__WHAT YOU NEED TO DO__.
Rewrite every line of the material below as a numbered list, leaving out blank lines. Don't include the pictures in your answer.

__Stored data entries__.
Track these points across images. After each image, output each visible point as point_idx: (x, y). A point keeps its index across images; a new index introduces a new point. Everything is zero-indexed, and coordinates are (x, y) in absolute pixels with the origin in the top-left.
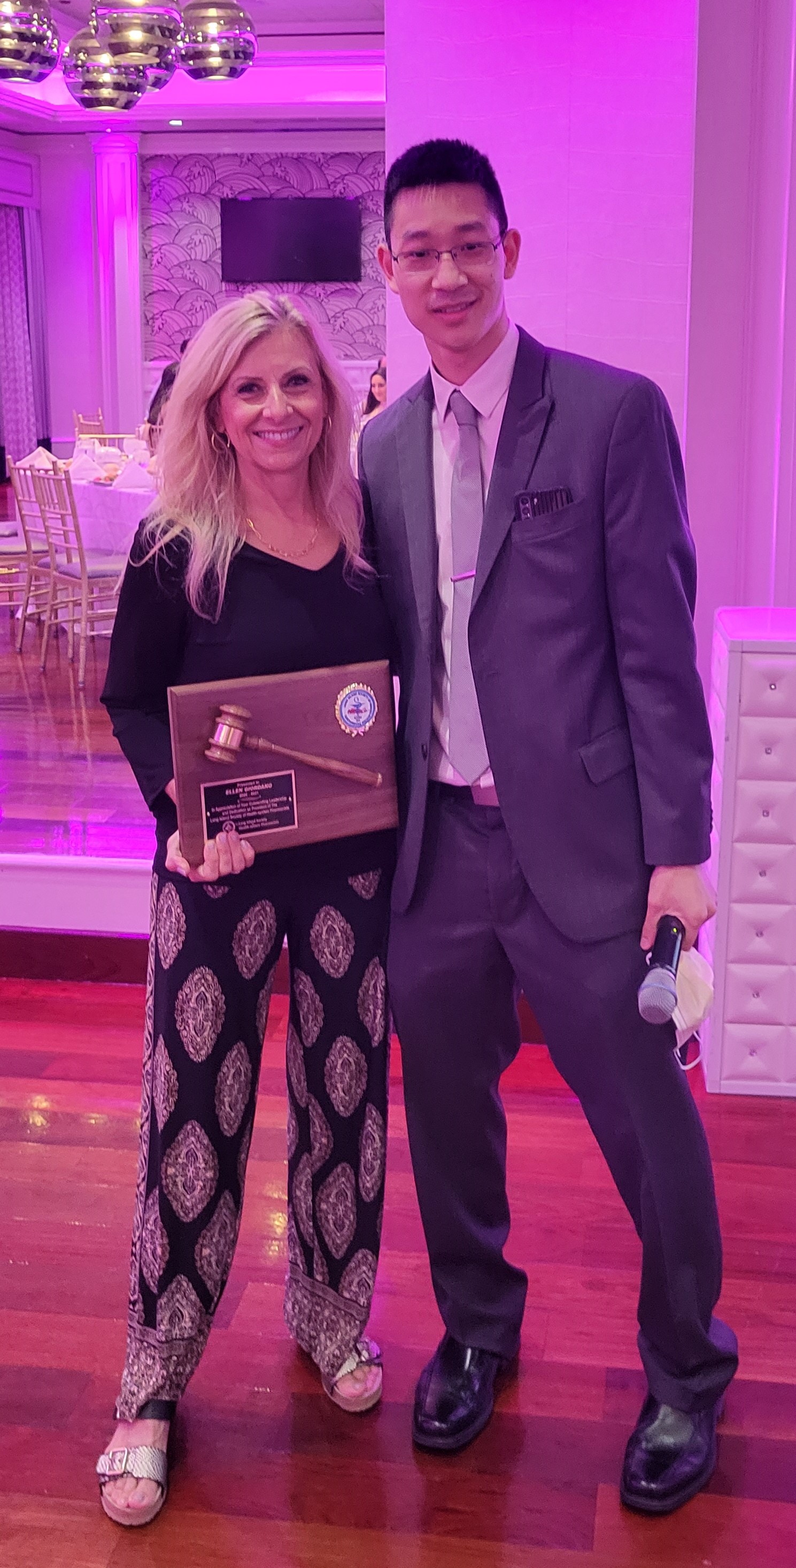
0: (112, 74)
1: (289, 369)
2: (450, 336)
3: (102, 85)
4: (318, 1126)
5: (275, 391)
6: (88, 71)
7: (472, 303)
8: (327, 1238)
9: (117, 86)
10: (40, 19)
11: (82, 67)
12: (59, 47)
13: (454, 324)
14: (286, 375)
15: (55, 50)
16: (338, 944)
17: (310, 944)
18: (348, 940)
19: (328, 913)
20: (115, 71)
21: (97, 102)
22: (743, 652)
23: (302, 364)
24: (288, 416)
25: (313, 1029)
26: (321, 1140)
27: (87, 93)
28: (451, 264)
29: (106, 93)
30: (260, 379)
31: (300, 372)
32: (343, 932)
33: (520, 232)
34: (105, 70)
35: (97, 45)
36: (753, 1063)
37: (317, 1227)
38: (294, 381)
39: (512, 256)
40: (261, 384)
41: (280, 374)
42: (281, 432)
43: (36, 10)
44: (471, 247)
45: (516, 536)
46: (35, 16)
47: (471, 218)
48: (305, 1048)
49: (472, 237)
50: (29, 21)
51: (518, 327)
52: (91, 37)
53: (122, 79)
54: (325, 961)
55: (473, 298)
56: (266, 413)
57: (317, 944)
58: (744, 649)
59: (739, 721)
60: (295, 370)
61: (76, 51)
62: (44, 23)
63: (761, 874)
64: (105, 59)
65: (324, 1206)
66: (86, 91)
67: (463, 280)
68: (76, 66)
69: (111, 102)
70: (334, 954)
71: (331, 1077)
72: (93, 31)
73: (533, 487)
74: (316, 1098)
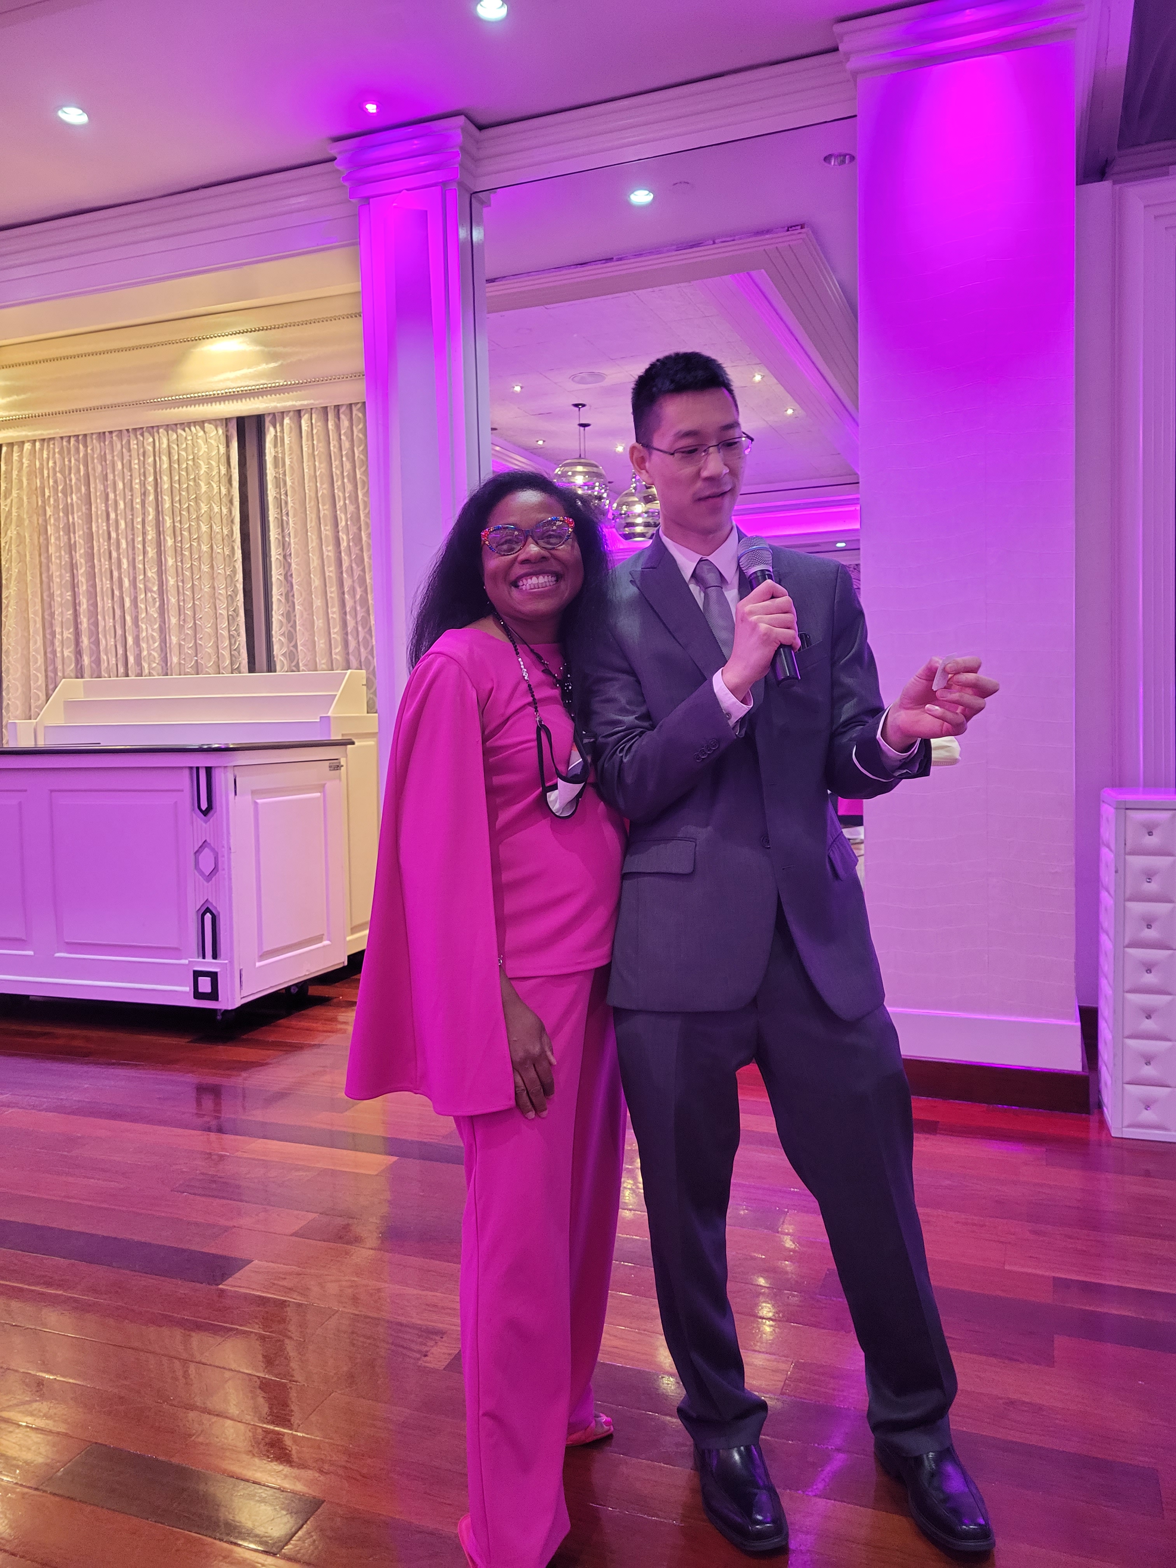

__FINISHED TASK__.
1. Track these points across images. After each image, output each visible point as point_idx: (x, y). A point keeps its index across images; a new index introduces a new point. Everything is zero-indexed, and coordinates are (x, y) in absolute pixels with the origin in the top-left.
2. 0: (112, 74)
3. 1: (289, 369)
4. 2: (450, 336)
5. 3: (102, 85)
6. 4: (318, 1126)
7. 5: (275, 391)
8. 6: (88, 71)
9. 7: (472, 303)
10. 8: (327, 1238)
11. 9: (117, 86)
12. 10: (40, 19)
13. 11: (82, 67)
14. 12: (59, 47)
15. 13: (454, 324)
16. 14: (286, 375)
17. 15: (55, 50)
18. 16: (338, 944)
19. 17: (310, 944)
20. 18: (348, 940)
21. 19: (328, 913)
22. 20: (115, 71)
23. 21: (97, 102)
24. 22: (743, 652)
25. 23: (302, 364)
26. 24: (288, 416)
27. 25: (313, 1029)
28. 26: (321, 1140)
29. 27: (87, 93)
30. 28: (451, 264)
31. 29: (106, 93)
32. 30: (260, 379)
33. 31: (300, 372)
34. 32: (343, 932)
35. 33: (520, 232)
36. 34: (105, 70)
37. 35: (97, 45)
38. 36: (753, 1063)
39. 37: (317, 1227)
40. 38: (294, 381)
41. 39: (512, 256)
42. 40: (261, 384)
43. 41: (280, 374)
44. 42: (281, 432)
45. 43: (36, 10)
46. 44: (471, 247)
47. 45: (516, 536)
48. 46: (35, 16)
49. 47: (471, 218)
50. 48: (305, 1048)
51. 49: (472, 237)
52. 50: (29, 21)
53. 51: (518, 327)
54. 52: (91, 37)
55. 53: (122, 79)
56. 54: (325, 961)
57. 55: (473, 298)
58. 56: (266, 413)
59. 57: (317, 944)
60. 58: (744, 649)
61. 59: (739, 721)
62. 60: (295, 370)
63. 61: (76, 51)
64. 62: (44, 23)
65. 63: (761, 874)
66. 64: (105, 59)
67. 65: (324, 1206)
68. 66: (86, 91)
69. 67: (463, 280)
70. 68: (76, 66)
71. 69: (111, 102)
72. 70: (334, 954)
73. 71: (331, 1077)
74. 72: (93, 31)
75. 73: (533, 487)
76. 74: (316, 1098)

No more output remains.